Las Salinas  fueron desde el siglo XVI hasta mediados del siglo XX el lugar más comunicado del Sur debido al continuo tránsito de los pesqueros, que cuando cargaban la sal permanecían uno o dos días en la zona. Este hecho, a su vez fue causa de numerosos ataques piráticos, lo que conllevó la construcción de la fortaleza de Santa Cruz del Romeral a finales del siglo XVII. Las incursiones piráticas dejaron su rastro en los pecios y cañones, que aún hoy vemos en sus fondos. En la Casa de la Cultura de Castillo del Romeral se encuentra expuesto un falcón pedrero, del siglo XVI, correspondiente a un pecio hundido, cerca de las salinas. Suponemos que es uno de los objetos más antiguos, salvando los restos y utensilios aborígenes, de los que tenemos noticias en el Sur. A su vez hay una zona de Las Salinas, conocida como el Balache de los Muertos, donde se han encontrado restos humanos, con cráneos agujereados por proyectiles, los cuales creemos pertenecientes a piratas, herejes como eran conocidos en la época, los cuales eran enterrados en la misma zona, por no ser traslados al cementerio de Agüimes.

Las primeras salinas se construyeron en 1537, solamente 50 años después de la conquista, en la zona conocida por La Tabaibita, al sur de Juncalillo. En 1590, cuando Torriani, hace la inspección e informe sobre las defensas militares de la isla, ya es conocida la zona como Las Salinas, situada entre Pozo del Lentisco y Punta de Tenefent (Tenefé).

Sal que "cuaja" de forma natural en Salinas de Abajo.

Hoy día paradójicamente las únicas que se han salvado en la zona son estas salinas, las más antiguas, conocidas por “Las de Abajo”, pues todas las demás han desaparecido. Ya no volveremos a ver las de Barco Quebrado, las de Chanito, las de Las Casillas, Las viejas, las de La Casa de En medio, las de La Mejora, las de La Caleta, y las últimas que fueron construidas en el siglo XX, las de Jardín. Todas ellas desaparecidas por la falta de visión de nuestras autoridades y por la especulación. La desaparición de las salinas junto con la profesión de salinero supuso una perdida importante de nuestro patrimonio cultural y etnográfico.
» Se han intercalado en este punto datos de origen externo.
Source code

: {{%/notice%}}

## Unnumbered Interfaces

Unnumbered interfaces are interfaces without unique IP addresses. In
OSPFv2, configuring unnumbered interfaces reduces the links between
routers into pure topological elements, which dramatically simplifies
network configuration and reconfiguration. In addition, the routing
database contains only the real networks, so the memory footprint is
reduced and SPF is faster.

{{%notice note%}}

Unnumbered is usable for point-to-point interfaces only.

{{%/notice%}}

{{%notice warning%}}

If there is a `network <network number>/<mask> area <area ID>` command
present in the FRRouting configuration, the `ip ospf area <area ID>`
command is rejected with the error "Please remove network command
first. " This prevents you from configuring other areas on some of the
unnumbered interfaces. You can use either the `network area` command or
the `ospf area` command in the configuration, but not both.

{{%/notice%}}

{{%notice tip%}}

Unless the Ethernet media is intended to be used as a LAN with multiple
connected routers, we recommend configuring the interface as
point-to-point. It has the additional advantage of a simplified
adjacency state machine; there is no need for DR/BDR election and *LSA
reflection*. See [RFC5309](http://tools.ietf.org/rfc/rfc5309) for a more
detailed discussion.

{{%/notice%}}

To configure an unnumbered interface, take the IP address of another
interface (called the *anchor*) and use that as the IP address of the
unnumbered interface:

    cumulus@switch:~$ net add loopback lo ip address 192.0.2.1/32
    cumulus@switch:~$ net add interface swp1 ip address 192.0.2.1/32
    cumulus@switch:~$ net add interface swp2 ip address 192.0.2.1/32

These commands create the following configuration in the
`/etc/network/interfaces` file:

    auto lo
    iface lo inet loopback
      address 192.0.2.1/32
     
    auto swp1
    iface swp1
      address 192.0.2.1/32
Las salinas con una antigüedad de 470 años, desaparecieron en menos de 30 años. Nuestros antepasados desarrollaron la actividad salinera, tan importante para los antiguos canarios, que tenían en el pescado salado, una parte fundamental de su alimentación, y en la que durante siglos se utilizo el “conduto” (pescado salado), como salario en especie en diferentes profesiones de las islas. Estuvieron funcionando de la misma manera y prácticamente sin transformación en las formas de trabajo, desde que se establecieron en 1537 hasta principios de los años 60, y fueron la más importante industria de Canarias, razón de la fundación de Castillo del Romeral y el lugar más destacado del sur durante siglos.

En un municipio turístico como el nuestro, y con la actual crisis que padece, se hace necesario poner en valor nuestro patrimonio y ser identificados no solamente por el sol y playa, sino también, por la rica y abundante historia que atesora, prácticamente desconocida por sus vecinos. Felicitar al Ayuntamiento de Santa Lucía por haber salvado sus salinas y emplazar a nuestro Ayuntamiento a intentar salvar las que quedan, darlas a conocer a nuestros vecinos y sacarles rentabilidad turística.

1 comentario:

  1. Sabeis lo mas lamentoso, que la comunidad europea destina dinero de forma anual a la recuperacion de estos espacios. Y ni nuestros politicos se mueven para crear y buscar el dinero y nuestros funcionarios no tienen ni idea de generar proyectos de este tipo, tienen que buscar en empresas privadas.